Oikonomia (salvific action in the world) is part and parcel with the end of the same world (eschatology). When the eschatological element is set aside, a secularised oikonomia materialises and quickly becomes so perverted that it is literally without end i.e. without a goal; a Church that floats ark-like upon a drowned landscape but without the initiative to release ravens or doves (Gen. 8).
When eschatology is restored to its proper proportions evil will not be cast as a gloomy external theological drama imposed upon us from high – paralysing all action – instead folk will be reintegrated into a shared historical drama in which each person’s decision is always in question, and always relevant to the End. The flock must be reminded that mysteries do not unfold above its head and play us like chess pieces. In fact, the Bible’s use of “mystery” rarely maps neatly on to the modern sense of a secret doctrine. Instead it connotes praxis, action or drama. To cite 1 Corinthians 2:6-8:
“Yet among the perfect [teleiois, the initiated] we do express the Wisdom of God, though it is not a wisdom of the world or of its princes, who are rendered inoperative. But we express God’s wisdom in a mystery [laloumen en mysterioi], wisdom that was hidden and that God had decided before the ages for our glory. None of the rulers of this age understood this for if they had they would not have crucified the Lord of Glory.”
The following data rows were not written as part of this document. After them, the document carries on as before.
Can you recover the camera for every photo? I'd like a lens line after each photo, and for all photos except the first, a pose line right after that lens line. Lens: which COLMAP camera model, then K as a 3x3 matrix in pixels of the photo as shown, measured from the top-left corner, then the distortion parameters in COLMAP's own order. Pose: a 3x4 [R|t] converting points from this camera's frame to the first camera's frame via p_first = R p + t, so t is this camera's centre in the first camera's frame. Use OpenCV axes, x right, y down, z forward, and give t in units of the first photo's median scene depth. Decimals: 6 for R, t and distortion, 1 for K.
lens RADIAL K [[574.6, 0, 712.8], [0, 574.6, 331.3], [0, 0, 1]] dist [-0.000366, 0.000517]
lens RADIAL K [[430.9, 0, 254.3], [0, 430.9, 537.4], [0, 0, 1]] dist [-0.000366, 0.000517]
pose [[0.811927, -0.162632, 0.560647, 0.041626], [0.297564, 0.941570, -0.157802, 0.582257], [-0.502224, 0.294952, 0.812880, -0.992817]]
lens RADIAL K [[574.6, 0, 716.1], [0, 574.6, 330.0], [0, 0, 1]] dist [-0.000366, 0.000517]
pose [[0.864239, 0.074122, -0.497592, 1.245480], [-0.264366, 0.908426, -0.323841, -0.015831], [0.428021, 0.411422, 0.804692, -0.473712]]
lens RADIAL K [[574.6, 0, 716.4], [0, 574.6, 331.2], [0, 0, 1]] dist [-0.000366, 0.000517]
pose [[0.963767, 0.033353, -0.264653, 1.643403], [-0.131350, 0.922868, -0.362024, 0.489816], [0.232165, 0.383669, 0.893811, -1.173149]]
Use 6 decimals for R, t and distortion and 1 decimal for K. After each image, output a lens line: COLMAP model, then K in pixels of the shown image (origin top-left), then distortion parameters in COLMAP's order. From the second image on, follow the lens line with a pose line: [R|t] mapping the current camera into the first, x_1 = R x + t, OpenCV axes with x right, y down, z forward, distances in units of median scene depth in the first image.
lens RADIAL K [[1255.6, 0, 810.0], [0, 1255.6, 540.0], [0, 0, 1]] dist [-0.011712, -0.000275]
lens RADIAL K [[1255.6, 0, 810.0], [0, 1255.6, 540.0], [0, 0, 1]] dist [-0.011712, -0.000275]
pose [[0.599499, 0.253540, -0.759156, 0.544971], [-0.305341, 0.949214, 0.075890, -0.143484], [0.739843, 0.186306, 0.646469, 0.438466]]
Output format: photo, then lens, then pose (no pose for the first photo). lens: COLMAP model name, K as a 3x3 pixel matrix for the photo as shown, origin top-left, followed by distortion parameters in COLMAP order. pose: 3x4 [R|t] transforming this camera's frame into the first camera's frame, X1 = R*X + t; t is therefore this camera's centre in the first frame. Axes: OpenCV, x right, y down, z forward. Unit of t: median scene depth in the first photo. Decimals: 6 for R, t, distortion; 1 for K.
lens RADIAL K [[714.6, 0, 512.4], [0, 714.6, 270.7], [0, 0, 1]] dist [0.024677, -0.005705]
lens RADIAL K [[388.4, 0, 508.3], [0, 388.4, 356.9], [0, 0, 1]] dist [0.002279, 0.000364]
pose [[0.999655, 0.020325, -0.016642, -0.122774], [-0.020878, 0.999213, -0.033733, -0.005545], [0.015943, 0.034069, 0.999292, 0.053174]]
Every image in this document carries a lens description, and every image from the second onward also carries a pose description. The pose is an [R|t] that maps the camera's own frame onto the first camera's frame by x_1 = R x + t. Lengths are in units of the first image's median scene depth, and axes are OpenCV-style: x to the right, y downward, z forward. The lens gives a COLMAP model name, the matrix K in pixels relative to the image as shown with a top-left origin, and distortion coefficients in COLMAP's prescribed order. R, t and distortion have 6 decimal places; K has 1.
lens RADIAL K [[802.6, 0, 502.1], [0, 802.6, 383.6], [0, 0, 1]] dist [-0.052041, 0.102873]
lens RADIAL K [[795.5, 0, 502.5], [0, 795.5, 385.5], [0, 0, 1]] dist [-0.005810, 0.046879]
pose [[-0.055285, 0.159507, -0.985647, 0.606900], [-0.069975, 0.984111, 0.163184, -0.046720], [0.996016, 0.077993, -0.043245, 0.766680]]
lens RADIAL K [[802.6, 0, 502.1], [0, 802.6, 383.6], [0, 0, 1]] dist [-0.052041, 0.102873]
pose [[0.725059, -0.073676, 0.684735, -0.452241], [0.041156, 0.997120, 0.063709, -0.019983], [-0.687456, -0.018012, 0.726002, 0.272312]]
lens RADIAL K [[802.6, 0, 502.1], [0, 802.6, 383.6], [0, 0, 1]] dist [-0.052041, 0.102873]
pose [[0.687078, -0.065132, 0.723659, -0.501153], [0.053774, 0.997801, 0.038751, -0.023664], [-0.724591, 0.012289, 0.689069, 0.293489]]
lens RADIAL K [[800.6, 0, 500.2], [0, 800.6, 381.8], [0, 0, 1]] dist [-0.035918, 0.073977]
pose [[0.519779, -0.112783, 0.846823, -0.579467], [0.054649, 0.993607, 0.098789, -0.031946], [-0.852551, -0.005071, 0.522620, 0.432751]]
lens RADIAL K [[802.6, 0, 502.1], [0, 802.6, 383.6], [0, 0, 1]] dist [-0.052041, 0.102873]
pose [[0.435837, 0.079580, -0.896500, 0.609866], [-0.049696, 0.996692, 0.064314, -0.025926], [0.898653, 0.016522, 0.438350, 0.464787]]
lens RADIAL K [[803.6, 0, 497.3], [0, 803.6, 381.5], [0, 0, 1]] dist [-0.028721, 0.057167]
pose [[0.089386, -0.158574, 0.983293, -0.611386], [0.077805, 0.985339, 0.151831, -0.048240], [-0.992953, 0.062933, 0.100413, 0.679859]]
Mystery is emphatically not a “secret” here. On the contrary, it is something said and manifested. It is not the ineffable wisdom of God but the means by which it is expressed and revealed. This occurs in such a way that – as occurred in the ancient mysteries – the uninitiated do not comprehend it but the contents of this mystery are not “mysterious.” Instead they constitute an explicit and universal message:
“We proclaim Christ crucified, a stumbling block to Jews and Gentiles.”
(1 Cor. 1:23)
The mystery, then, is nothing other than the historical drama of the passion, which the uninitiated fail to understand but the faithful grasp. In the Time of the End, mystery and history correspond without remainder.
On a rather postmodern note, while most are familiar with the Antichrist as an evil figure (literally the opposite of Christ) ‘anti-‘ can also mean a mirroring/resemblance in the sense that the Antichrist might not be evil so much as an entity that offers (or imposes) a counterfeit of the Parousia: blocked history (lawlessness, no legitimacy, posthistory etc.) takes on the figure of the end of history. In this way we can see the double-identity of the End Times as a Time that is both “now” and “not yet.” It’s emphatically not a time of abstract actors or powers stamping their feet on the earth but a conflict in which concrete historical forces act. The ending, however, is foreseen: The Lord eliminates the anomos “with the breath of his mouth, ending him with the manifestation of His coming.”